Remember the days where the main marketing maxim was the four Ps: Product, Price, Promotion, and Place. How times have changed.
Segmentation has also long been a staple in marketing strategy. Segmentation refers to dissecting a large market into smaller logical groups that make it easier to analyse rather than the whole. In segmentation we generally look at geographic facts, demographics, psychographics (lifestyle), and behavioural variables.
In the past, the media carrying our messages were relatively fewer; it was print, outdoor, TV, and radio. Now with the huge array of media in today’s environment, it has become important to understand more about our customers so we can effectively reach them and be available to them when their urge to commit to a purchase is at its highest.
Enter the persona.
In order to understand our market even more closely we need to get to know our common customers. We need to know their story. We need to know more than just where they live, their age and gender, what they like in terms of interests, their values and behaviours. The vast amount of data that is available allows us to develop a finer idea of our customer. Personas are characters we can create that represent different user types that consumer our product or service.

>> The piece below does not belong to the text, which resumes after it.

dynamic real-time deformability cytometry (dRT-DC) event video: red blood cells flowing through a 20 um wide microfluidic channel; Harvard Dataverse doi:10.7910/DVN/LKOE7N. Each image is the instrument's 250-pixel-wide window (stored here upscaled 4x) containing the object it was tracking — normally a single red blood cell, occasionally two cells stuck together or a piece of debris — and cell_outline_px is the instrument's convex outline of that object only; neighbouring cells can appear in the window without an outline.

Whilst not being completely different to segmentation, personas enhance a segment and give it a personality. We can use a persona to understand how our product, service, website, or app is used, what it is being used for, and what experience is expected.
A persona is often drawn as a character and given a name. It then allows us to use a “human” context to a segmentation exercise. The persona can embody attitudes, motivations, goals, and pain points. It can verbalise goals. It can go on a journey across scenarios and narratives. (See our previous article on scenario planning).

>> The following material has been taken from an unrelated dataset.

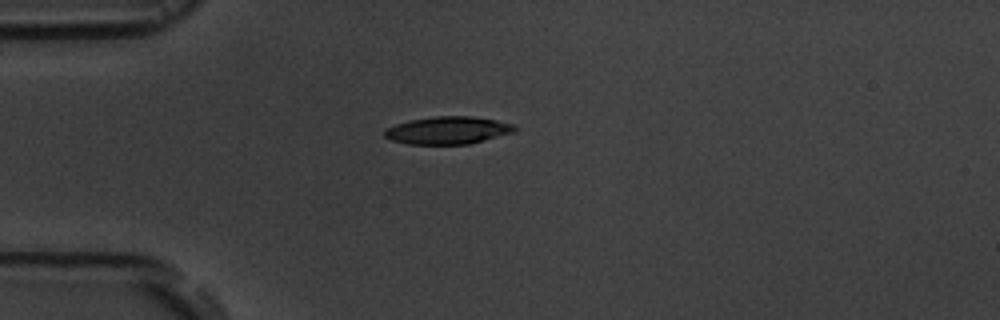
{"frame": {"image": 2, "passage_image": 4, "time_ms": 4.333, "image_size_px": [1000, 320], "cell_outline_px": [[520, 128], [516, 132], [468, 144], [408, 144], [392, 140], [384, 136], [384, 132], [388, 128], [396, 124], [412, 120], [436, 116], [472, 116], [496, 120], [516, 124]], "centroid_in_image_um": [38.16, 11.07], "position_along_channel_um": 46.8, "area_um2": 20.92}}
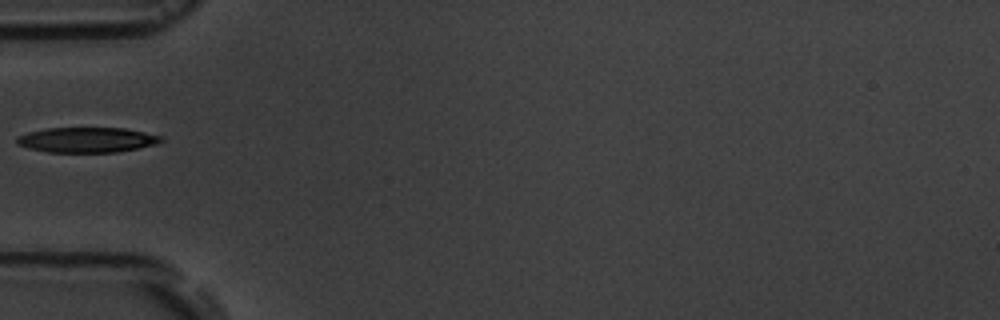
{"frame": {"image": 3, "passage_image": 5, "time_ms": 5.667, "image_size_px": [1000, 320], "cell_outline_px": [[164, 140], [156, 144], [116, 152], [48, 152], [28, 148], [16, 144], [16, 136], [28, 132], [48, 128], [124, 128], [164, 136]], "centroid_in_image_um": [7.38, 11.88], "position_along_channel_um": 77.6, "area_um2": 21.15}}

A powerful persona is one created with empathy. Understanding the emotional drivers behind user behaviour. It can be adaptable, it can interact with your product in differing contexts, and it has life after this interaction.
The personas can then be used pictorially, via cartoons or storyboards, to help us understand how to design a user experience (UX) journey or customer experience (CX) journey that informs the way we design our websites, apps, product or service. We can locate and remove pain points, and directly appeal to their sense of aspiration and provide a solution to the problem they want solved, with empathy and understanding.